Under President Obama, the belief that the government poses “an immediate threat to the rights and freedoms of ordinary citizens” is held by nearly half of all Americans, according to Gallup.

gallup-fedthreat-092315

In terms of presidential politics, the fact that the biggest leap came between 2003 and 2006 is interesting.  To be sure, after 9/11 and the passage of the Patriot Act, civil libertarians were right to express concern about the new powers being claimed by the government.  But the Patriot Act passed in October 2001.  What characterized the later six years of President Bush’s time in office was a concerted and constant press by the news and entertainment media to make the Republican administration appear as a threat.

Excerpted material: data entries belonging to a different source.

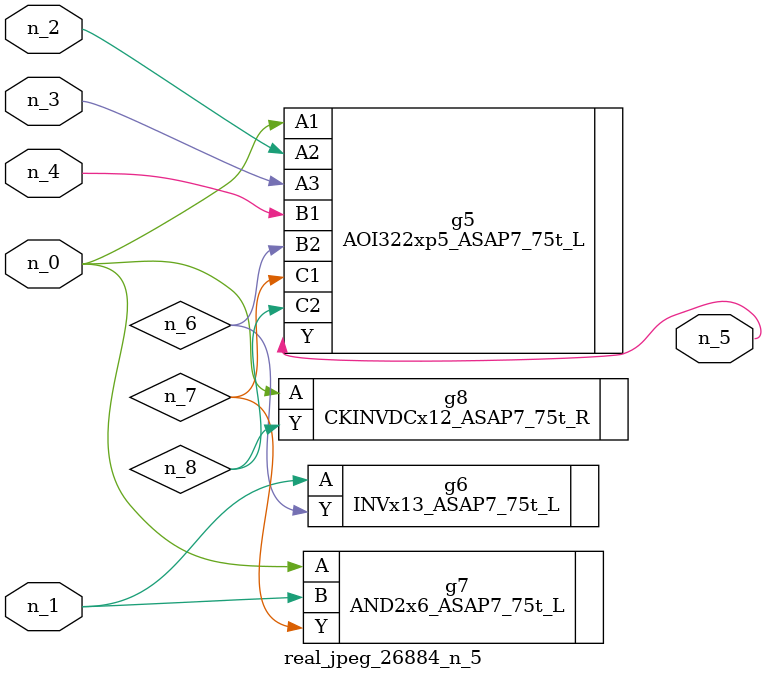
<source format=v>
module real_jpeg_26884_n_5 (n_4, n_0, n_1, n_2, n_3, n_5);

input n_4;
input n_0;
input n_1;
input n_2;
input n_3;

output n_5;

wire n_8;
wire n_6;
wire n_7;

AOI322xp5_ASAP7_75t_L g5 ( 
.A1(n_0),
.A2(n_2),
.A3(n_3),
.B1(n_4),
.B2(n_6),
.C1(n_7),
.C2(n_8),
.Y(n_5)
);

AND2x6_ASAP7_75t_L g7 ( 
.A(n_0),
.B(n_1),
.Y(n_7)
);

CKINVDCx12_ASAP7_75t_R g8 ( 
.A(n_0),
.Y(n_8)
);

INVx13_ASAP7_75t_L g6 ( 
.A(n_1),
.Y(n_6)
);


endmodule
</source>
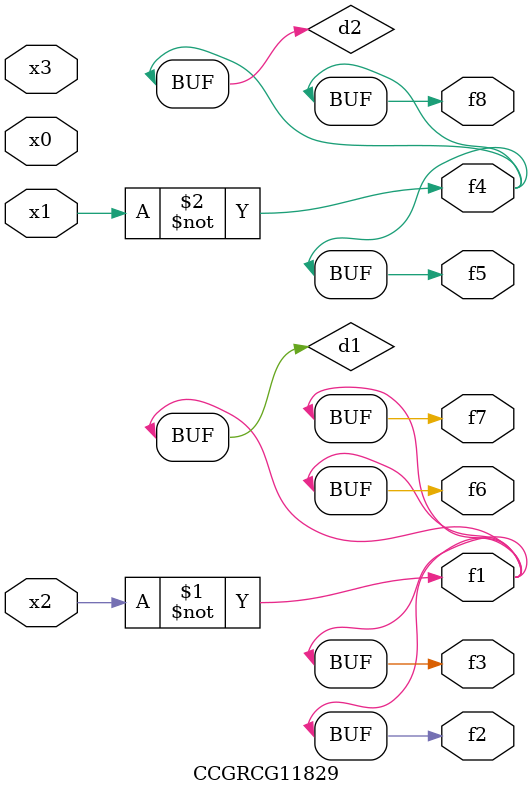
<source format=v>
module CCGRCG11829(
	input x0, x1, x2, x3,
	output f1, f2, f3, f4, f5, f6, f7, f8
);

	wire d1, d2;

	xnor (d1, x2);
	not (d2, x1);
	assign f1 = d1;
	assign f2 = d1;
	assign f3 = d1;
	assign f4 = d2;
	assign f5 = d2;
	assign f6 = d1;
	assign f7 = d1;
	assign f8 = d2;
endmodule

</source>
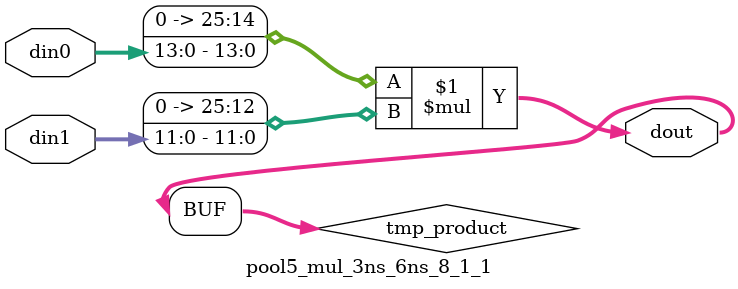
<source format=v>

`timescale 1 ns / 1 ps

 module pool5_mul_3ns_6ns_8_1_1(din0, din1, dout);
parameter ID = 1;
parameter NUM_STAGE = 0;
parameter din0_WIDTH = 14;
parameter din1_WIDTH = 12;
parameter dout_WIDTH = 26;

input [din0_WIDTH - 1 : 0] din0; 
input [din1_WIDTH - 1 : 0] din1; 
output [dout_WIDTH - 1 : 0] dout;

wire signed [dout_WIDTH - 1 : 0] tmp_product;
























assign tmp_product = $signed({1'b0, din0}) * $signed({1'b0, din1});











assign dout = tmp_product;





















endmodule

</source>
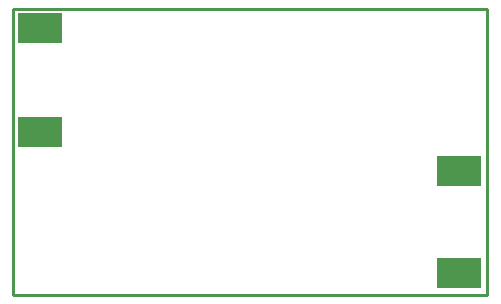
<source format=gbp>
G04 Layer_Color=128*
%FSLAX25Y25*%
%MOIN*%
G70*
G01*
G75*
%ADD21C,0.01000*%
%ADD29R,0.15000X0.10000*%
D21*
X29500Y0D02*
X140500D01*
X170500D01*
Y48000D01*
Y95500D01*
X12500D02*
X170500D01*
X12500Y29500D02*
Y95500D01*
Y0D02*
X29500D01*
X12500D02*
Y29500D01*
D29*
X21476Y89024D02*
D03*
Y54524D02*
D03*
X161000Y7500D02*
D03*
Y41500D02*
D03*
M02*

</source>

Another chart farther down at the above link bolsters this point, showing that, after a dip in the threat assessment by supporters of both major political parties from 2004 to 2005, Democrats increased in their sense of a federal threat from 45% to 59%, while Republicans only increased from 23% to 24% by late 2006.

By the next time the party question was asked, in late 2010, the parties had essentially switched, with Republicans worrying about the threat at 63% and Democrats at 26%.  The fevered pitch of distrust that the media stoked remained, it just took hold among a different group.  Interestingly, since that time, despite the concerted and constant effort of the news and entertainment media to support President Obama and downplay his scandals, the sense of a threat among Democrats has grown from 26% to 32%, while only 63% to 65% among Republicans.

This is purely my interpretation, of course, but I would argue that some concern was justified after the passage of the Patriot Act, but that the Democrats’ allies in the media worked overtime to convince Americans that President Bush wasn’t just a less desirable choice than other options, but a threat to the country, blending seamlessly with the delirious hysteria surrounding Obama’s election.  Since then, however, it’s become increasingly clear that the government under Obama has actually become a threat.



  • Rhett Hardwick

    As a government has no other business than to “govern”, as the size of the government increases so must the degree of governance. As government grows more remote from the citizens I think a fundamental of American Scripture is being re-discovered “The people grant rights to the government, the government does not grant rights to the people”.I am not sure that Americans realize this precisely, but I think they feel it in things as diverse as the inability to provide more natural gas service to New England, Michelle lunches for their kids at school, and Building Departments being ordered to become “profit centers”. This is before we get to issues such as reading our emails and an inability to get water to Katrina victims.

    • guest

      Justin, you don’t appreciate views that differ from yours , do you?

      • OceanStateCurrent

        I let most of your comments through. Sometimes they’re just too dumb or too repetitive, so I can’t muster the willpower to approve them.

        I love disagreement, but your comments don’t have much content other than provocation.